Stored records
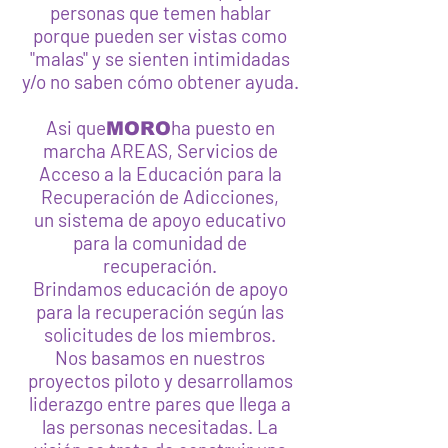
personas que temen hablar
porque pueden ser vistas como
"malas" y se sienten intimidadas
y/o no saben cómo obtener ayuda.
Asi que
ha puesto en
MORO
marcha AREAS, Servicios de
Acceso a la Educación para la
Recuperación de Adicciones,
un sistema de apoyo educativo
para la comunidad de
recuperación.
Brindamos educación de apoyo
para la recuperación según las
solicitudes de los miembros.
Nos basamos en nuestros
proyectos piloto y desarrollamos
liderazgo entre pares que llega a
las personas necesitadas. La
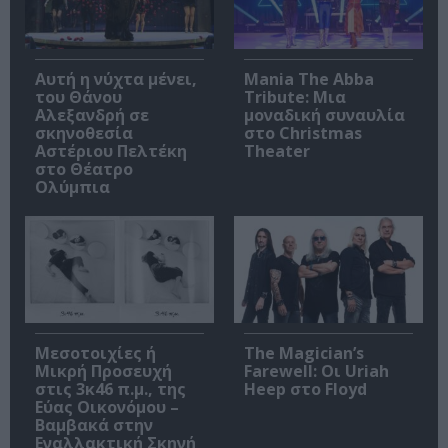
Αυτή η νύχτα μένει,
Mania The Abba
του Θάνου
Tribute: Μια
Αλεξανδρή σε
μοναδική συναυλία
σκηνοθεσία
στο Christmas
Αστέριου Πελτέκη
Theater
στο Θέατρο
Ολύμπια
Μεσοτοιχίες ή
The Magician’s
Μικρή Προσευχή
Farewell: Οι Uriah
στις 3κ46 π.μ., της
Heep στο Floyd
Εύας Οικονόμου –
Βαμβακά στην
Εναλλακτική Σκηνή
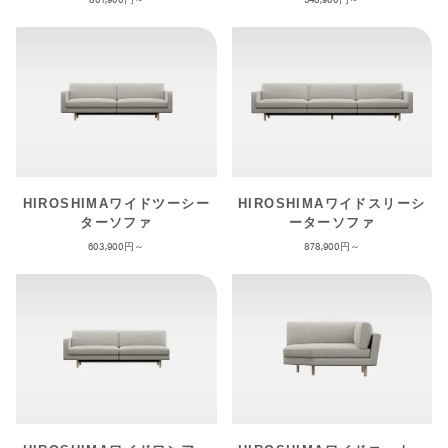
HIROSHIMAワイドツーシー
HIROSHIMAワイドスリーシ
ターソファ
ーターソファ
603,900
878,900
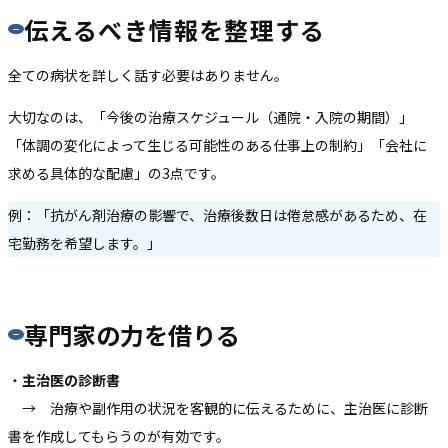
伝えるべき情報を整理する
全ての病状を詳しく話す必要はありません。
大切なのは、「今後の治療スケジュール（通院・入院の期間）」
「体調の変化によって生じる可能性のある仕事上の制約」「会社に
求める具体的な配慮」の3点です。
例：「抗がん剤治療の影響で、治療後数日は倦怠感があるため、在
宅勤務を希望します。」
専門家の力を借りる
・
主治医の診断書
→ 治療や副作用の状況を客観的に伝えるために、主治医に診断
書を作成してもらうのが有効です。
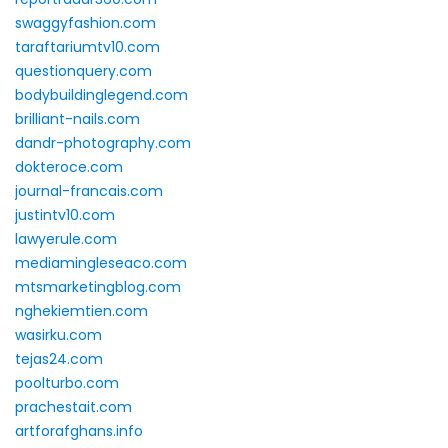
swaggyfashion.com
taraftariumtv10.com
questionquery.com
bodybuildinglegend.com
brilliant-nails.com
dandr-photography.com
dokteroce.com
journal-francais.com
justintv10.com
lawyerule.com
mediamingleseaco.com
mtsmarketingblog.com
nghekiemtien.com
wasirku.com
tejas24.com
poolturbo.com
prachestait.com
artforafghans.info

## WORK TO COMPLETE
Skip the pictures and transcribe the rest of the records exactly.

## TASK ANSWER
personas que temen hablar
porque pueden ser vistas como
"malas" y se sienten intimidadas
y/o no saben cómo obtener ayuda.
Asi que
ha puesto en
MORO
marcha AREAS, Servicios de
Acceso a la Educación para la
Recuperación de Adicciones,
un sistema de apoyo educativo
para la comunidad de
recuperación.
Brindamos educación de apoyo
para la recuperación según las
solicitudes de los miembros.
Nos basamos en nuestros
proyectos piloto y desarrollamos
liderazgo entre pares que llega a
las personas necesitadas. La
Αυτή η νύχτα μένει,
Mania The Abba
του Θάνου
Tribute: Μια
Αλεξανδρή σε
μοναδική συναυλία
σκηνοθεσία
στο Christmas
Αστέριου Πελτέκη
Theater
στο Θέατρο
Ολύμπια
Μεσοτοιχίες ή
The Magician’s
Μικρή Προσευχή
Farewell: Οι Uriah
στις 3κ46 π.μ., της
Heep στο Floyd
Εύας Οικονόμου –
Βαμβακά στην
Εναλλακτική Σκηνή
HIROSHIMAワイドツーシー
HIROSHIMAワイドスリーシ
ターソファ
ーターソファ
603,900
878,900
伝えるべき情報を整理する
全ての病状を詳しく話す必要はありません。
大切なのは、「今後の治療スケジュール（通院・入院の期間）」
「体調の変化によって生じる可能性のある仕事上の制約」「会社に
求める具体的な配慮」の3点です。
例：「抗がん剤治療の影響で、治療後数日は倦怠感があるため、在
宅勤務を希望します。」
専門家の力を借りる
・
主治医の診断書
→ 治療や副作用の状況を客観的に伝えるために、主治医に診断
書を作成してもらうのが有効です。
swaggyfashion.com
taraftariumtv10.com
questionquery.com
bodybuildinglegend.com
brilliant-nails.com
dandr-photography.com
dokteroce.com
journal-francais.com
justintv10.com
lawyerule.com
mediamingleseaco.com
mtsmarketingblog.com
nghekiemtien.com
wasirku.com
tejas24.com
poolturbo.com
prachestait.com
artforafghans.info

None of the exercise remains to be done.